Could you retype the material, starting at its first line and ending with the line holding "wire [1:0] ID_Delay;", and keep the pictures out?

** MATERIAL TO PROCESS follows **

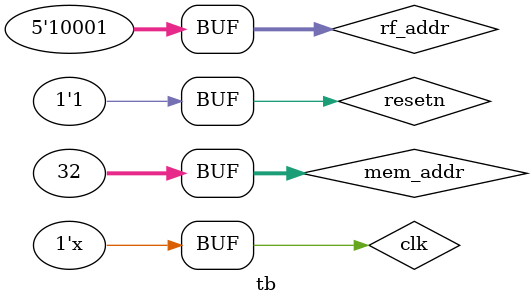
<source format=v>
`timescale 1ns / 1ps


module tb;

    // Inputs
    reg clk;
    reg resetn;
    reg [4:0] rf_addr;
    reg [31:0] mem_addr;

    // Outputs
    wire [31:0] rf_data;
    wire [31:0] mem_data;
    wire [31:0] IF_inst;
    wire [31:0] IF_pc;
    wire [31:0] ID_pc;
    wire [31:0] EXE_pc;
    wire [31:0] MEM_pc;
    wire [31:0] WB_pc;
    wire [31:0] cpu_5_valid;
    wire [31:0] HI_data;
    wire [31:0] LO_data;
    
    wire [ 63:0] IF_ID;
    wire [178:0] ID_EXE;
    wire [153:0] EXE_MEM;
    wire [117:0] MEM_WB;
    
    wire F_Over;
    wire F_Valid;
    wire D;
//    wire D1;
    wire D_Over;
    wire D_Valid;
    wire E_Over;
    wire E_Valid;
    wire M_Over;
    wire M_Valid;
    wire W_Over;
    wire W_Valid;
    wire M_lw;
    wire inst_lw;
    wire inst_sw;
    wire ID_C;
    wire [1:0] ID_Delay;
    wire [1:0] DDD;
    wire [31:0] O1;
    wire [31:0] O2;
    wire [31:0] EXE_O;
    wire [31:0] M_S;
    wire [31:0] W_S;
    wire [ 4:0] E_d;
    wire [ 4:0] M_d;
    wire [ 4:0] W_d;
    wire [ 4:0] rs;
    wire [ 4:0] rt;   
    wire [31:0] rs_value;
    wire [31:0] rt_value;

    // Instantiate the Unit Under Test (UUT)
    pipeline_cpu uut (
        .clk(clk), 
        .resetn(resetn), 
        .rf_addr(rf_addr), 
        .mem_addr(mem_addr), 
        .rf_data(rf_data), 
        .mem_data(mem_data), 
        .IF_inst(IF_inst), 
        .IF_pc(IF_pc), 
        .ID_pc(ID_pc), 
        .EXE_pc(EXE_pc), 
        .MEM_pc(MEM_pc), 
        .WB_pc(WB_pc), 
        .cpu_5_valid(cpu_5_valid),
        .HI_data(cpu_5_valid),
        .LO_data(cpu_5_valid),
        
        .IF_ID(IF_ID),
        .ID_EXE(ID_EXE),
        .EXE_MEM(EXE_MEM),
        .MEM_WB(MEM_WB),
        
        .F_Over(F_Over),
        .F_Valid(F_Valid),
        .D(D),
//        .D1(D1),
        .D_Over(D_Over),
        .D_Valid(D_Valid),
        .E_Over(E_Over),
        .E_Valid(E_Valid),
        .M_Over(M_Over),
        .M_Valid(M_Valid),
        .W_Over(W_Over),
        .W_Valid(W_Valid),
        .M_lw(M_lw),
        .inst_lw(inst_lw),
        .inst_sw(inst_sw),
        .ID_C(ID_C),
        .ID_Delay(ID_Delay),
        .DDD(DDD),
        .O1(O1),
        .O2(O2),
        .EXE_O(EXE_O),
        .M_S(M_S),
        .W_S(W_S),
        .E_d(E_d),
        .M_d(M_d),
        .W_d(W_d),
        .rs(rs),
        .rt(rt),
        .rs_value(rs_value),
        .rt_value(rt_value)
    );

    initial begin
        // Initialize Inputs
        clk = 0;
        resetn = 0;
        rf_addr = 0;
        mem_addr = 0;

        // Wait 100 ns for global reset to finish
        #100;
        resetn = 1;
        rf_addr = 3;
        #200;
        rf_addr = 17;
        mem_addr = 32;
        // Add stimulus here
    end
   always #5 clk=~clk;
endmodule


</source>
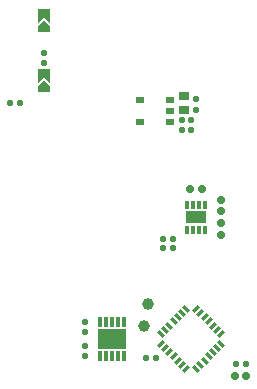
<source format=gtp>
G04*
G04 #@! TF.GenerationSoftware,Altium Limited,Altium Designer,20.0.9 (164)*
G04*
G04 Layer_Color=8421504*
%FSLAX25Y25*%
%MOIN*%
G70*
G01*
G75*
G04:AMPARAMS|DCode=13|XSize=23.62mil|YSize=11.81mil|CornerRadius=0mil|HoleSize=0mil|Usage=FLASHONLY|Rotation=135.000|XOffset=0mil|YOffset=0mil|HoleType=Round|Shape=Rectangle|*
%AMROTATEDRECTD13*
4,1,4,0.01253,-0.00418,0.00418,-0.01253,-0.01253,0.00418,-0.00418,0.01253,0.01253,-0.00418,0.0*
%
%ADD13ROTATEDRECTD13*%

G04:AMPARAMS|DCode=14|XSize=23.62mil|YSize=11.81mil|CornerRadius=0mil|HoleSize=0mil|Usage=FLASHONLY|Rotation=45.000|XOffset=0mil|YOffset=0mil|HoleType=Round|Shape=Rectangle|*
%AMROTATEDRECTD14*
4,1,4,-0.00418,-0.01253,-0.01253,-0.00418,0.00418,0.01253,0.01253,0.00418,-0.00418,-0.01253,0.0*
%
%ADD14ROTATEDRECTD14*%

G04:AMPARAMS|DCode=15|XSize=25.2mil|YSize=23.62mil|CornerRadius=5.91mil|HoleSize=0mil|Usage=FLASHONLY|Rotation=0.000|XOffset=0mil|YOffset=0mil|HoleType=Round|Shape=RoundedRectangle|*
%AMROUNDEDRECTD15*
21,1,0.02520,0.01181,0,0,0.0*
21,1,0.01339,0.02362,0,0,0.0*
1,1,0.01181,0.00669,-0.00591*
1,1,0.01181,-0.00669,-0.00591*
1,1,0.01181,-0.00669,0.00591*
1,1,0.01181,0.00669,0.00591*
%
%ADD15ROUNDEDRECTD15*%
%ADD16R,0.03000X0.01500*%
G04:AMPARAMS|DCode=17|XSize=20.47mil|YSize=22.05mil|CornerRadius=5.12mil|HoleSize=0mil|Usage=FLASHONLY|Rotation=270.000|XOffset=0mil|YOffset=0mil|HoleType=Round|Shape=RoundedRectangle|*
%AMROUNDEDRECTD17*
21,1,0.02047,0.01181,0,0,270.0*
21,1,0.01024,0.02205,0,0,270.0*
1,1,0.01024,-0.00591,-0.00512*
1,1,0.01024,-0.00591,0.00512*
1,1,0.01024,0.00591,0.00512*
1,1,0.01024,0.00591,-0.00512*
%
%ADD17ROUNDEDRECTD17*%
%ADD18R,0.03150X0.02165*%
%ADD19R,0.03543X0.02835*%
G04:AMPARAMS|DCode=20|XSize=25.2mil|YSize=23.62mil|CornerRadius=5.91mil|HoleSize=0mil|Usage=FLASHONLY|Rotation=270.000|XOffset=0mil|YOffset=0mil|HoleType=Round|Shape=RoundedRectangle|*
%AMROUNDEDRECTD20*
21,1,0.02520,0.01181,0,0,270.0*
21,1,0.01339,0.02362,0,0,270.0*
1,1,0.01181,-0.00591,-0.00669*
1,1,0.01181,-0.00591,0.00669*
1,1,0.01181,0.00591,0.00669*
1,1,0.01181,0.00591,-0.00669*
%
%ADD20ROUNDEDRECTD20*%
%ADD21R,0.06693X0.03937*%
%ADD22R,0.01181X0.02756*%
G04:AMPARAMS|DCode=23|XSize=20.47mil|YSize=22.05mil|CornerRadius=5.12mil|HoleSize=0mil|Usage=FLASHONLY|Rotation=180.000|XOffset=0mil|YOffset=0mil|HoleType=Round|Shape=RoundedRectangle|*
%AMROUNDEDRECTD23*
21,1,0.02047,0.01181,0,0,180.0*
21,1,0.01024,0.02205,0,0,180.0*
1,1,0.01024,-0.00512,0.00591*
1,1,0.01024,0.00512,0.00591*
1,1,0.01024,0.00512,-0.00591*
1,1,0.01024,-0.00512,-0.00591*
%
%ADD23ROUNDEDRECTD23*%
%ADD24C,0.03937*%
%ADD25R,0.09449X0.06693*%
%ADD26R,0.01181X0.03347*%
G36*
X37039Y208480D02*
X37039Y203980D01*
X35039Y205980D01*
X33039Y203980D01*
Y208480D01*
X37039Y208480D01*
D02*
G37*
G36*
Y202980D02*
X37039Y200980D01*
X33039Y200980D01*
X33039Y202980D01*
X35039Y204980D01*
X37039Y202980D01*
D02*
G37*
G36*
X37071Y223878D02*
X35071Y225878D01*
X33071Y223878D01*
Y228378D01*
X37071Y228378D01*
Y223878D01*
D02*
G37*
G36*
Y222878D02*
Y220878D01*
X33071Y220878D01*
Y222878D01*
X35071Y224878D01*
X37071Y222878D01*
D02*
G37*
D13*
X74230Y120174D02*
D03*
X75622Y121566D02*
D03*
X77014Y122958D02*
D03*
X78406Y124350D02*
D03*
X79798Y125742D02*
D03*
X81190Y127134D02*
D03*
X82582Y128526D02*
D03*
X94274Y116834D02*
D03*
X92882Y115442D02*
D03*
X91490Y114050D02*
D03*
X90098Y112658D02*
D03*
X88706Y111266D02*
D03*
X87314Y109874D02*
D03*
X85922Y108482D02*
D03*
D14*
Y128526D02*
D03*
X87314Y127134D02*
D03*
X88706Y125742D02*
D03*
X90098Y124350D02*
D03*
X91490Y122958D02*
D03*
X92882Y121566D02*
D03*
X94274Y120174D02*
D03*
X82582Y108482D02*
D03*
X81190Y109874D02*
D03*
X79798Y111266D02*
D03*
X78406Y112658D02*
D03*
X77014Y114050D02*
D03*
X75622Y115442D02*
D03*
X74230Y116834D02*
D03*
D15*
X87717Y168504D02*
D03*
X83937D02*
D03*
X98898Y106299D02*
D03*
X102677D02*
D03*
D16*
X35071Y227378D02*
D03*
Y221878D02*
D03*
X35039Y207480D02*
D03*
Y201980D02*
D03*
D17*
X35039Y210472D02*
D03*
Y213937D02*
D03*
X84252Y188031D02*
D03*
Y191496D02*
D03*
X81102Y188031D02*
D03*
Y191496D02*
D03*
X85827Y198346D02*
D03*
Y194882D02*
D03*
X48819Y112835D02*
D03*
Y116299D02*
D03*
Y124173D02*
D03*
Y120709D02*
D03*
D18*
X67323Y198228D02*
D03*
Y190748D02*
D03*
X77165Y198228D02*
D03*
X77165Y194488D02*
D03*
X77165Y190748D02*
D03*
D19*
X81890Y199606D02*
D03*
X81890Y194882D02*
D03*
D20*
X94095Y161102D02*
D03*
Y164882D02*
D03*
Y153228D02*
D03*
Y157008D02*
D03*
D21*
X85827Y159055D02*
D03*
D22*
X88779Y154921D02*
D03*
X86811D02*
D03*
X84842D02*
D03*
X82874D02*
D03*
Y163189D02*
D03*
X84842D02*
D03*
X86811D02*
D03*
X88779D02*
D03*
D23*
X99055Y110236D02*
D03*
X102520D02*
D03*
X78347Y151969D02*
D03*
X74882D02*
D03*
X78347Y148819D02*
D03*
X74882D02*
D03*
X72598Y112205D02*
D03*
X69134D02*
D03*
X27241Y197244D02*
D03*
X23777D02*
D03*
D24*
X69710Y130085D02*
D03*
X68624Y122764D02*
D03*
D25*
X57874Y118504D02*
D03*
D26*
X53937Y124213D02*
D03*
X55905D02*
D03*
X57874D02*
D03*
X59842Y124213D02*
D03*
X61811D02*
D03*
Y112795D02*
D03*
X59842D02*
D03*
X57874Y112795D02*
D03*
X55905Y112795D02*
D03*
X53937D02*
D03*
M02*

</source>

** End of MATERIAL TO PROCESS **

*RESULT FOR THIS EXERCISE:*
<source format=v>
`timescale 1ns / 1ps


module tb;

    // Inputs
    reg clk;
    reg resetn;
    reg [4:0] rf_addr;
    reg [31:0] mem_addr;

    // Outputs
    wire [31:0] rf_data;
    wire [31:0] mem_data;
    wire [31:0] IF_inst;
    wire [31:0] IF_pc;
    wire [31:0] ID_pc;
    wire [31:0] EXE_pc;
    wire [31:0] MEM_pc;
    wire [31:0] WB_pc;
    wire [31:0] cpu_5_valid;
    wire [31:0] HI_data;
    wire [31:0] LO_data;
    
    wire [ 63:0] IF_ID;
    wire [178:0] ID_EXE;
    wire [153:0] EXE_MEM;
    wire [117:0] MEM_WB;
    
    wire F_Over;
    wire F_Valid;
    wire D;
//    wire D1;
    wire D_Over;
    wire D_Valid;
    wire E_Over;
    wire E_Valid;
    wire M_Over;
    wire M_Valid;
    wire W_Over;
    wire W_Valid;
    wire M_lw;
    wire inst_lw;
    wire inst_sw;
    wire ID_C;
    wire [1:0] ID_Delay;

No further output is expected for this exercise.